STUDY MATERIAL START

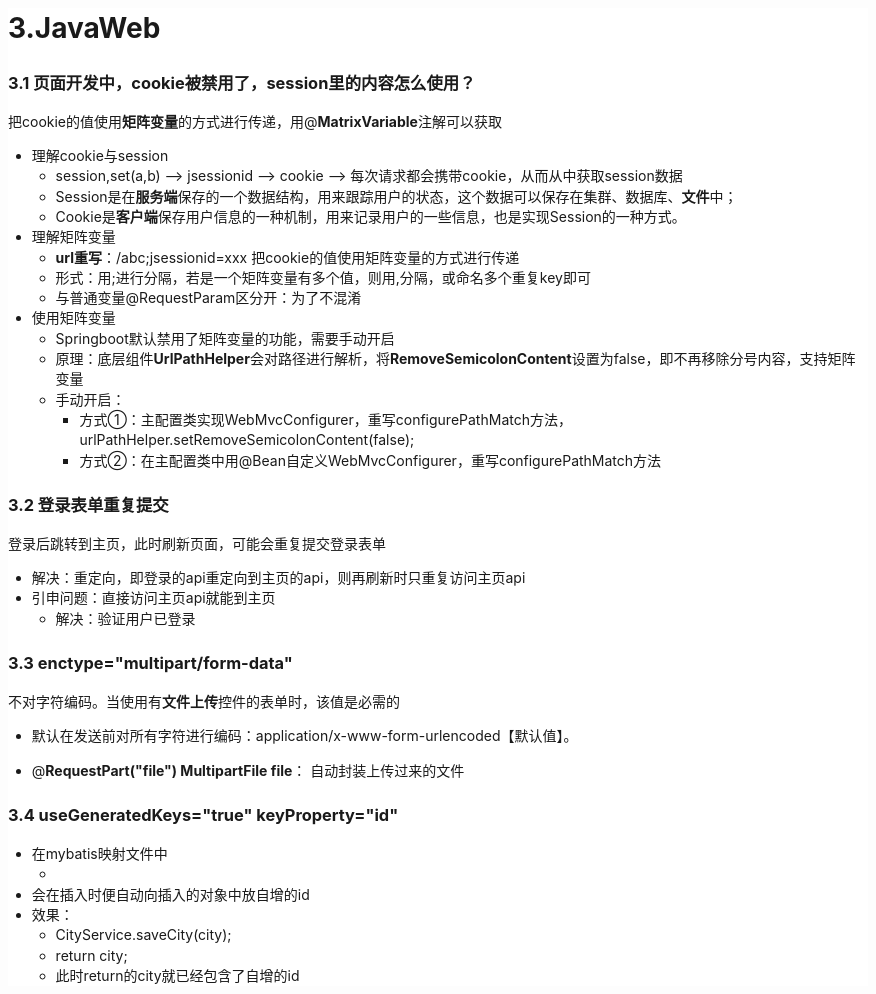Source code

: 



# 3.JavaWeb

### 3.1 页面开发中，cookie被禁用了，session里的内容怎么使用？

把cookie的值使用**矩阵变量**的方式进行传递，用@**MatrixVariable**注解可以获取

- 理解cookie与session
  - session,set(a,b) --> jsessionid --> cookie --> 每次请求都会携带cookie，从而从中获取session数据
  - Session是在**服务端**保存的一个数据结构，用来跟踪用户的状态，这个数据可以保存在集群、数据库、**文件**中；
  - Cookie是**客户端**保存用户信息的一种机制，用来记录用户的一些信息，也是实现Session的一种方式。
- 理解矩阵变量
  - **url重写**：/abc;jsessionid=xxx 把cookie的值使用矩阵变量的方式进行传递
  - 形式：用;进行分隔，若是一个矩阵变量有多个值，则用,分隔，或命名多个重复key即可
  - 与普通变量@RequestParam区分开：为了不混淆
- 使用矩阵变量
  - Springboot默认禁用了矩阵变量的功能，需要手动开启
  - 原理：底层组件**UrlPathHelper**会对路径进行解析，将**RemoveSemicolonContent**设置为false，即不再移除分号内容，支持矩阵变量
  - 手动开启：
    - 方式①：主配置类实现WebMvcConfigurer，重写configurePathMatch方法，urlPathHelper.setRemoveSemicolonContent(false); 
    - 方式②：在主配置类中用@Bean自定义WebMvcConfigurer，重写configurePathMatch方法





### 3.2 登录表单重复提交

登录后跳转到主页，此时刷新页面，可能会重复提交登录表单

- 解决：重定向，即登录的api重定向到主页的api，则再刷新时只重复访问主页api
- 引申问题：直接访问主页api就能到主页
  - 解决：验证用户已登录



### 3.3 enctype="multipart/form-data"

不对字符编码。当使用有**文件上传**控件的表单时，该值是必需的

- 默认在发送前对所有字符进行编码：application/x-www-form-urlencoded【默认值】。

- @**RequestPart("file") MultipartFile file**： 自动封装上传过来的文件



### 3.4 useGeneratedKeys="true" keyProperty="id"

- 在mybatis映射文件中
  - <insert id="insert" useGeneratedKeys="true" keyProperty="id">
- 会在插入时便自动向插入的对象中放自增的id
- 效果：
  - CityService.saveCity(city);
  - return city;
  - 此时return的city就已经包含了自增的id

STUDY MATERIAL END

§ **EXERCISE INSTRUCTIONS**: Among the lines above, which ones include the word "jsessionid"? Copy them.

§ **YOUR SOLUTION**:
  - session,set(a,b) --> jsessionid --> cookie --> 每次请求都会携带cookie，从而从中获取session数据
  - **url重写**：/abc;jsessionid=xxx 把cookie的值使用矩阵变量的方式进行传递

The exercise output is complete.